== Exercise description ==
Records follow. Copy every line with "pieces".

== Stored data ==
——

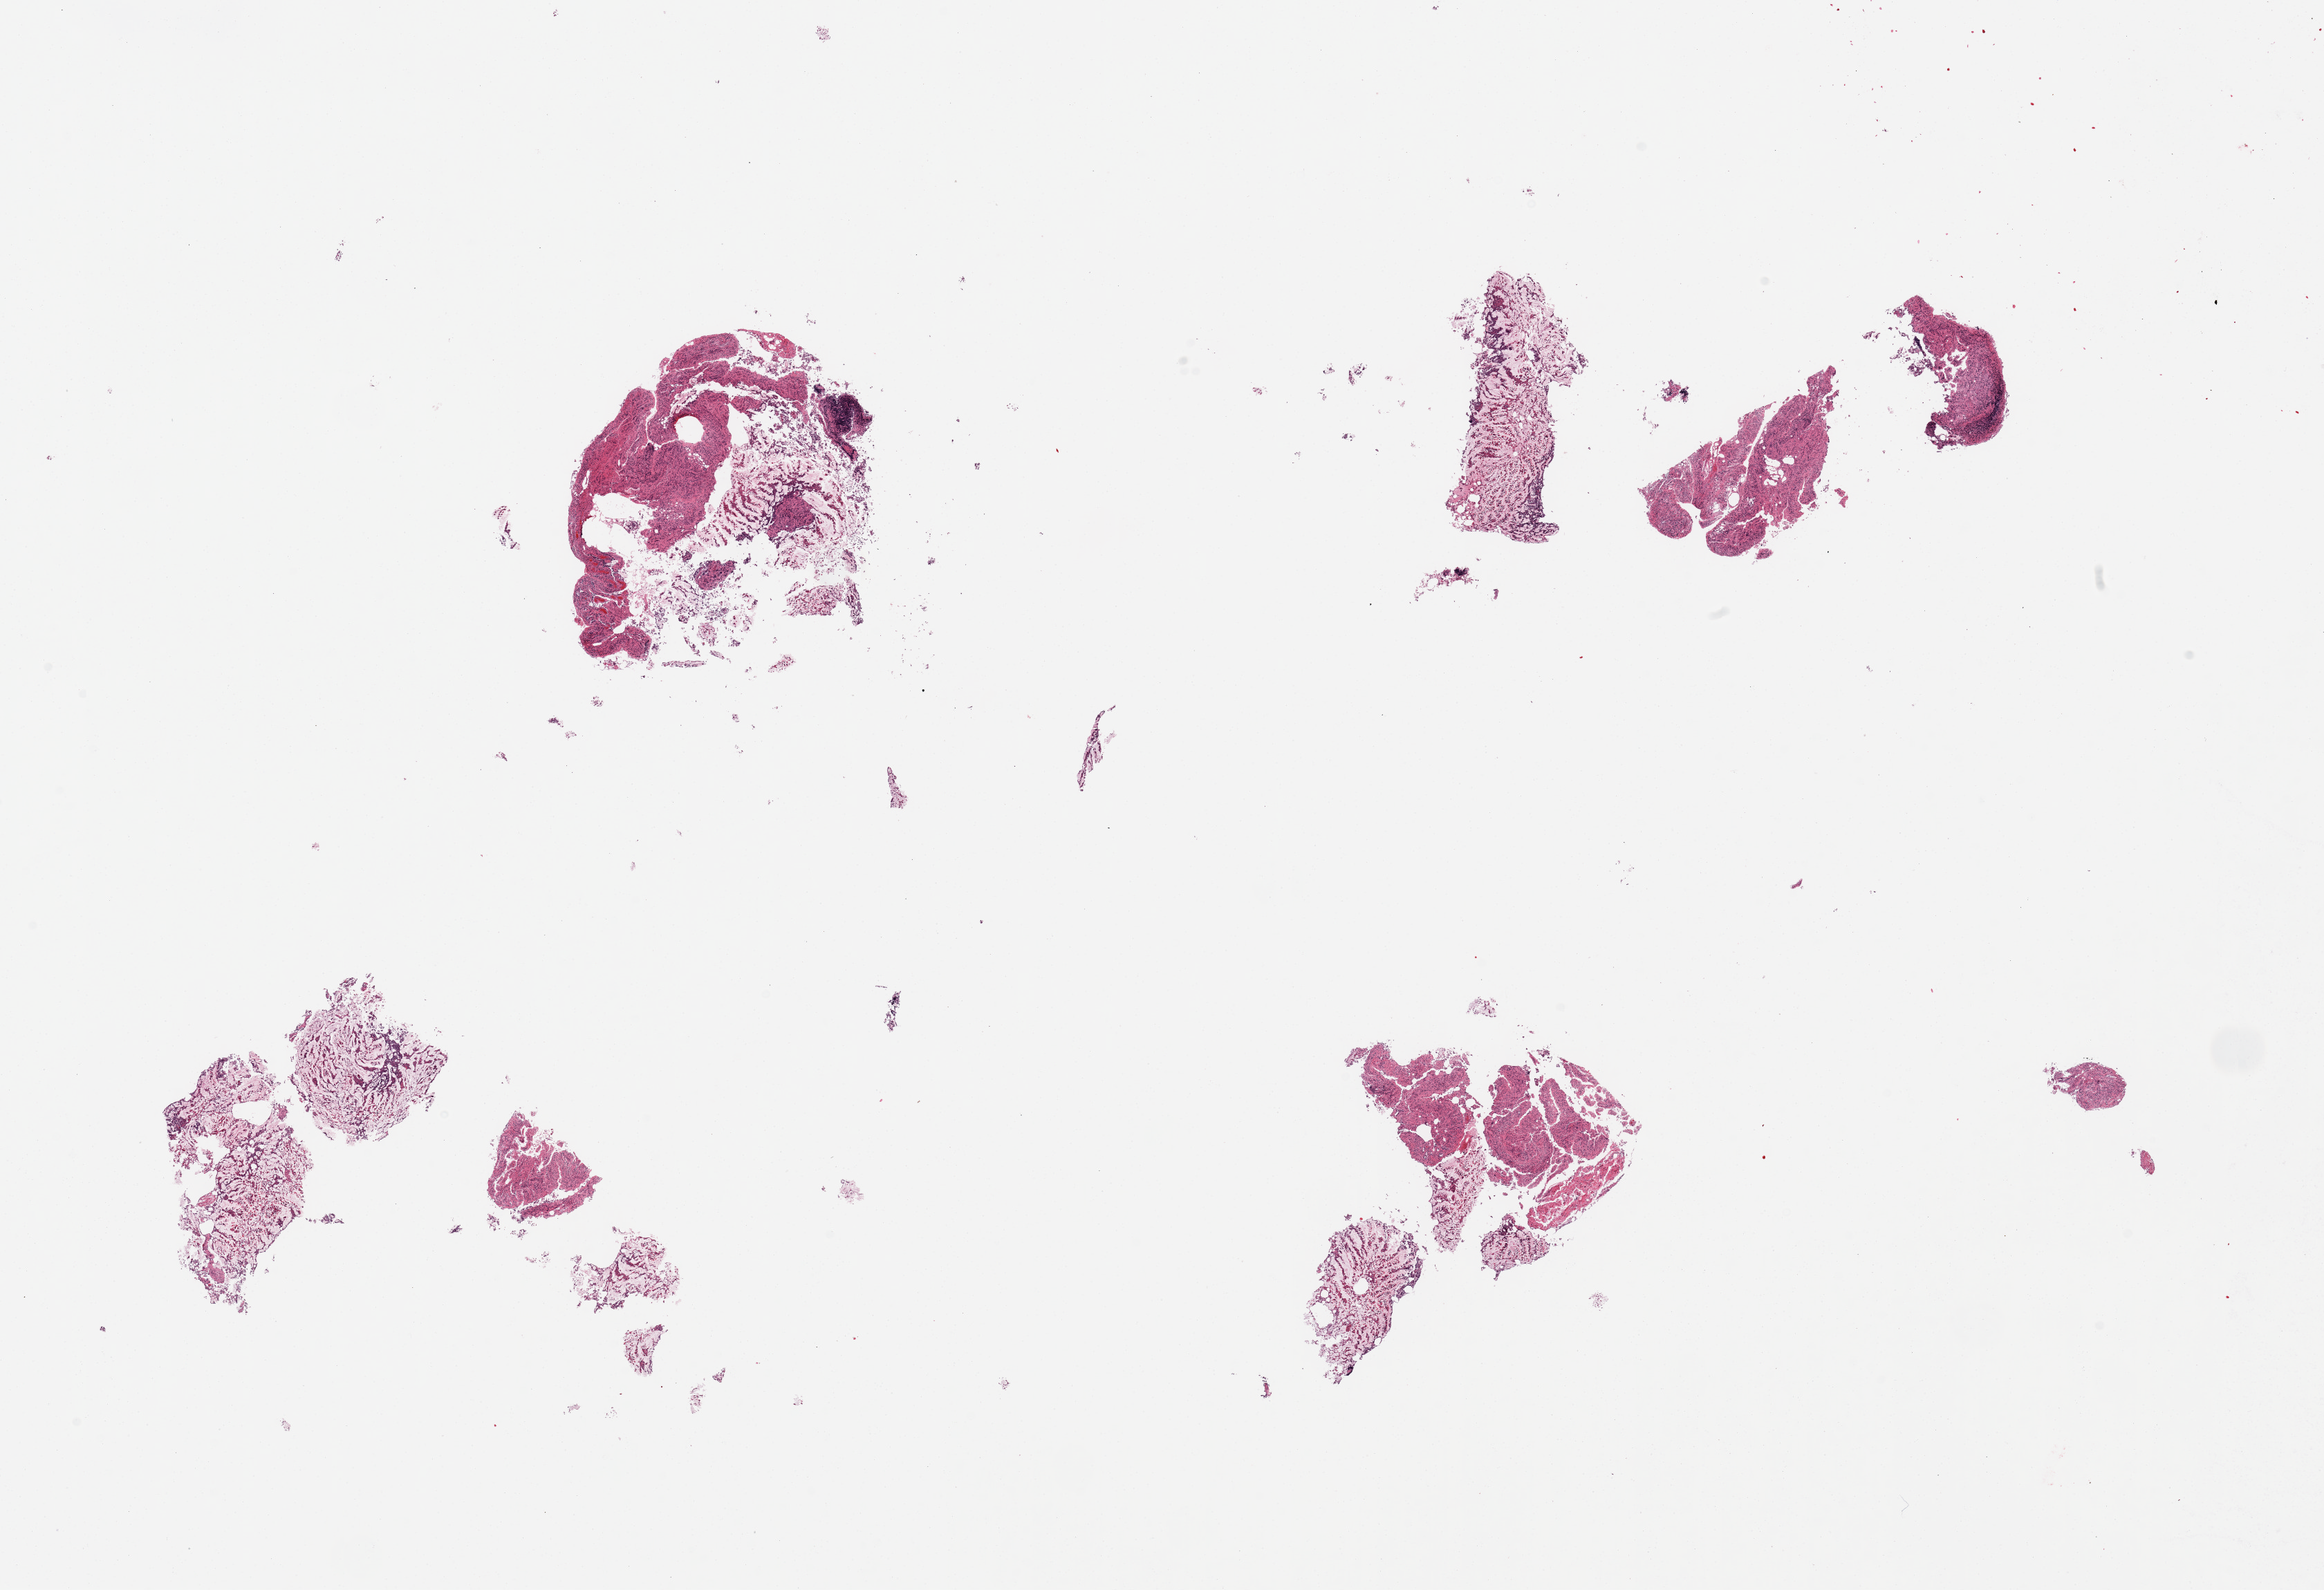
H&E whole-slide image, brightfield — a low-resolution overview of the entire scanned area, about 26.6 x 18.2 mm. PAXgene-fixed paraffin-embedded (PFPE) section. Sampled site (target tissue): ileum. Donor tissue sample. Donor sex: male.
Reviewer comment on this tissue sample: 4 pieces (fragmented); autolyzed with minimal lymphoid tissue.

——

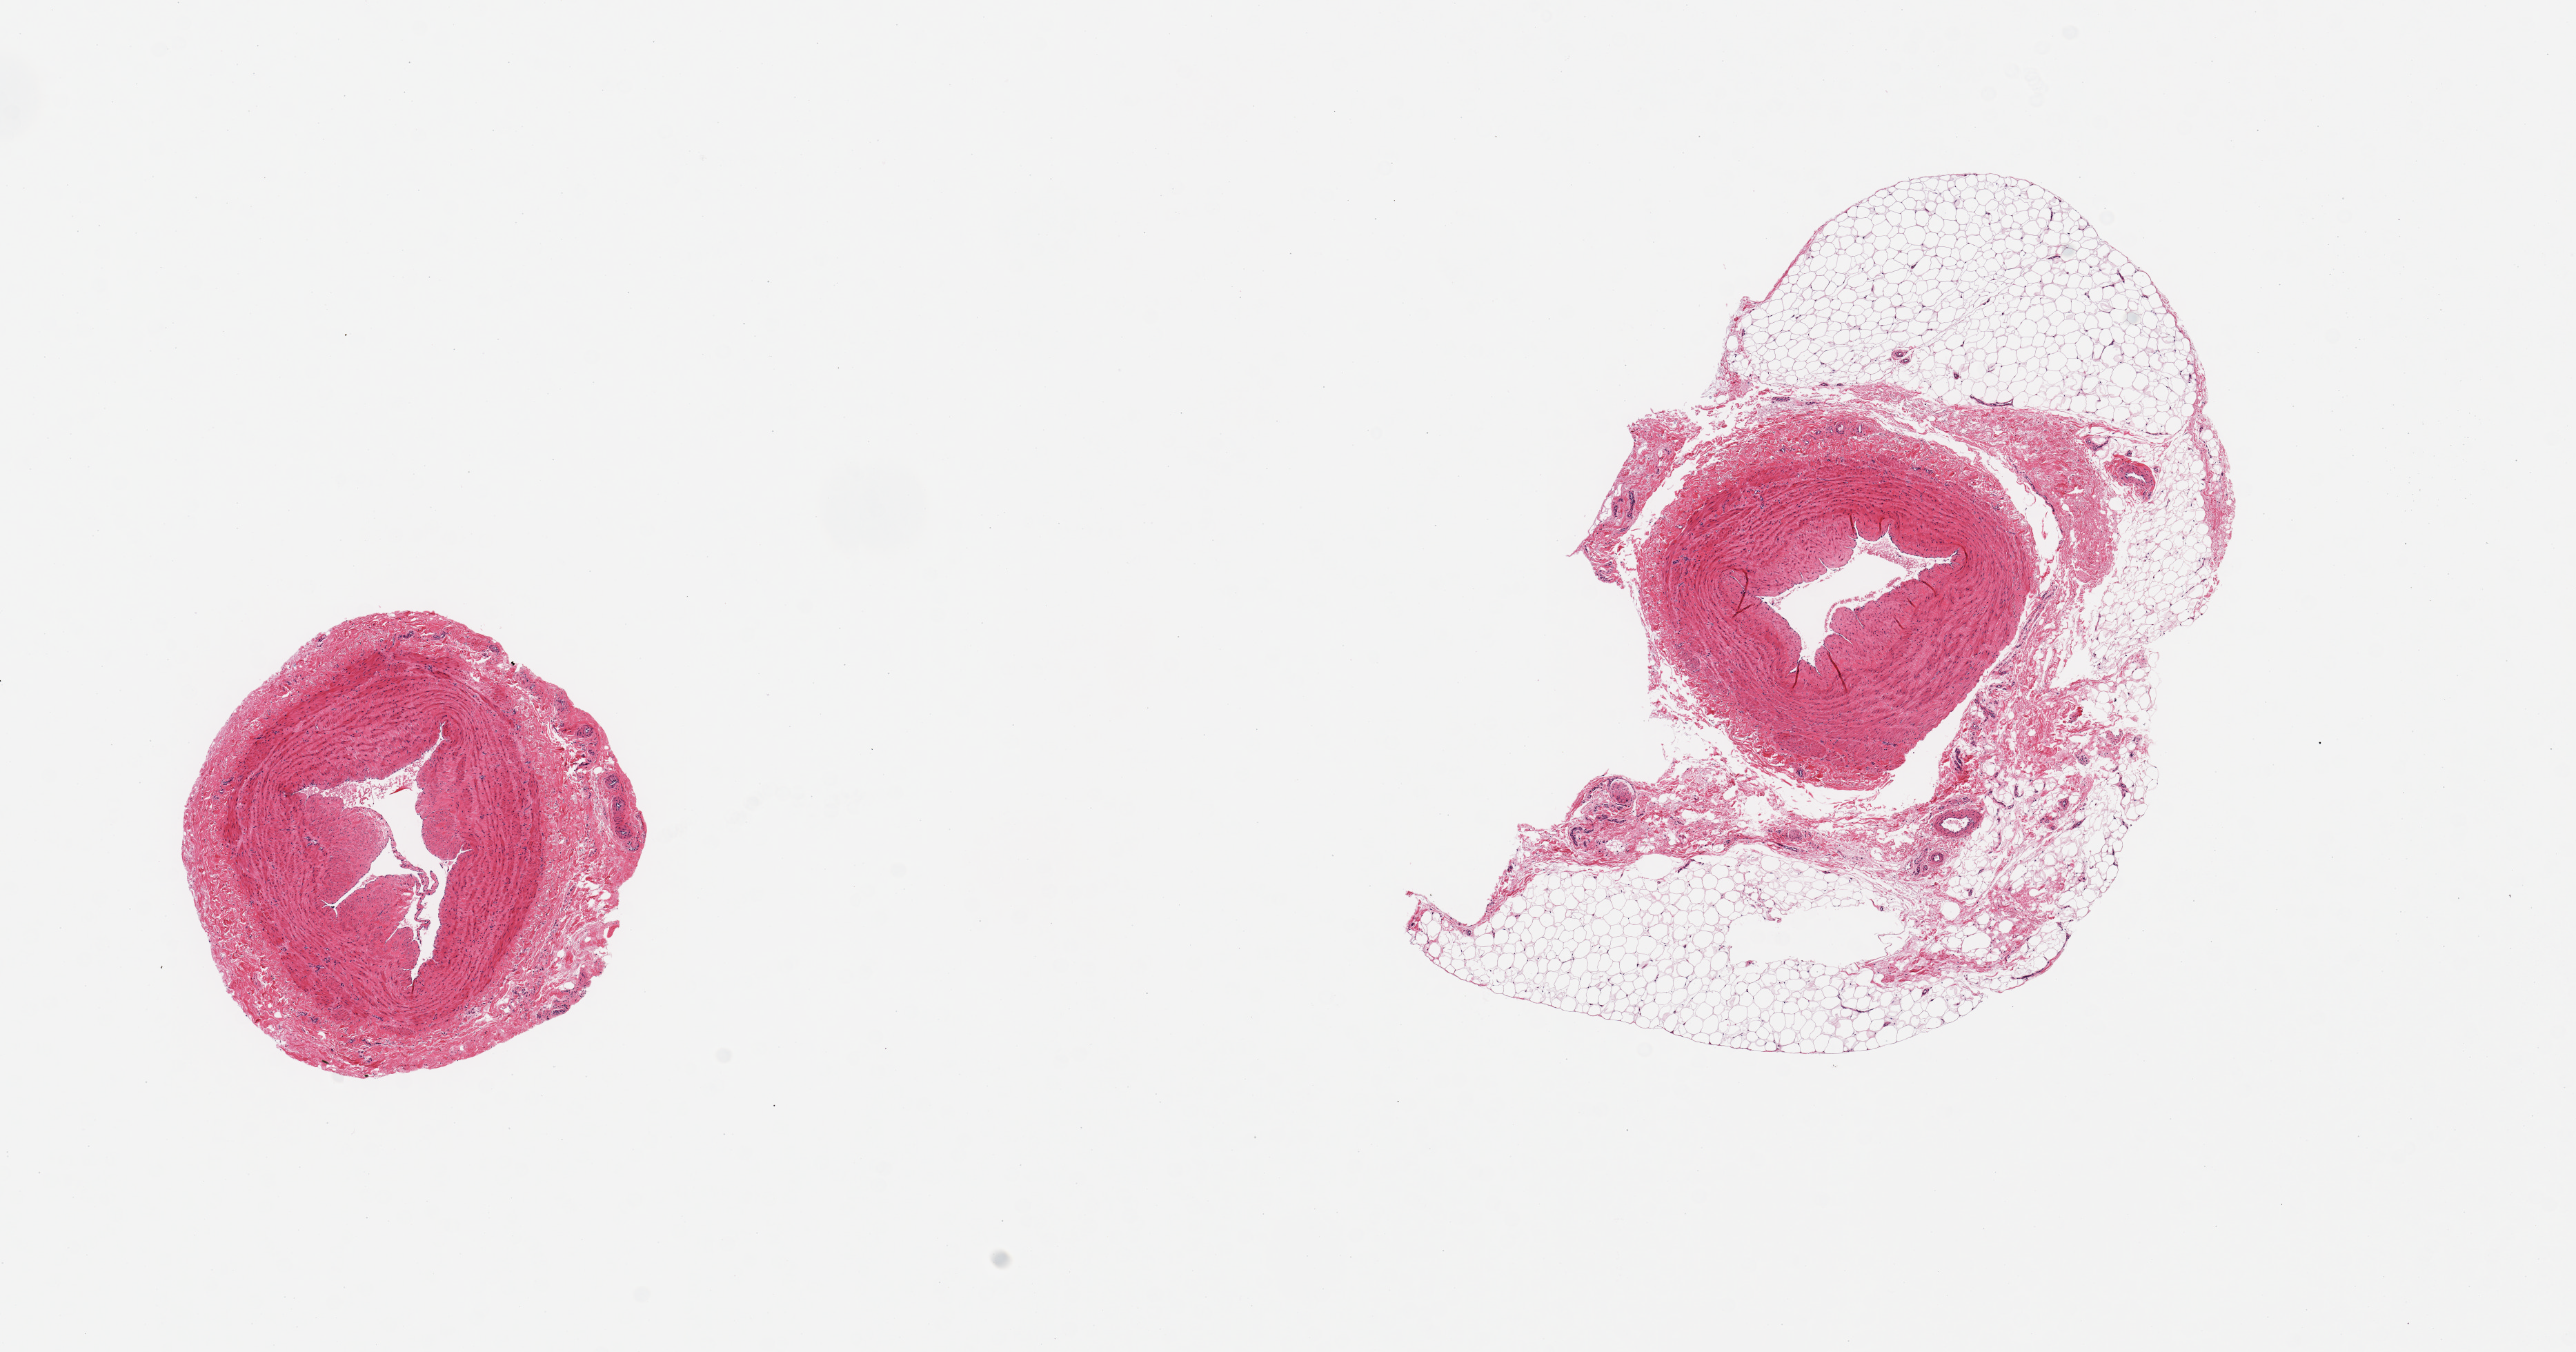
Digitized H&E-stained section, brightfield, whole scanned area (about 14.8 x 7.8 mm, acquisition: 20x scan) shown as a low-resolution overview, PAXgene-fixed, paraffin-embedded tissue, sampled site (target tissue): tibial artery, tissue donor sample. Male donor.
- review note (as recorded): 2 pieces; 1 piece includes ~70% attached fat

——

== Finished exercise ==
Reviewer comment on this tissue sample: 4 pieces (fragmented); autolyzed with minimal lymphoid tissue.
- review note (as recorded): 2 pieces; 1 piece includes ~70% attached fat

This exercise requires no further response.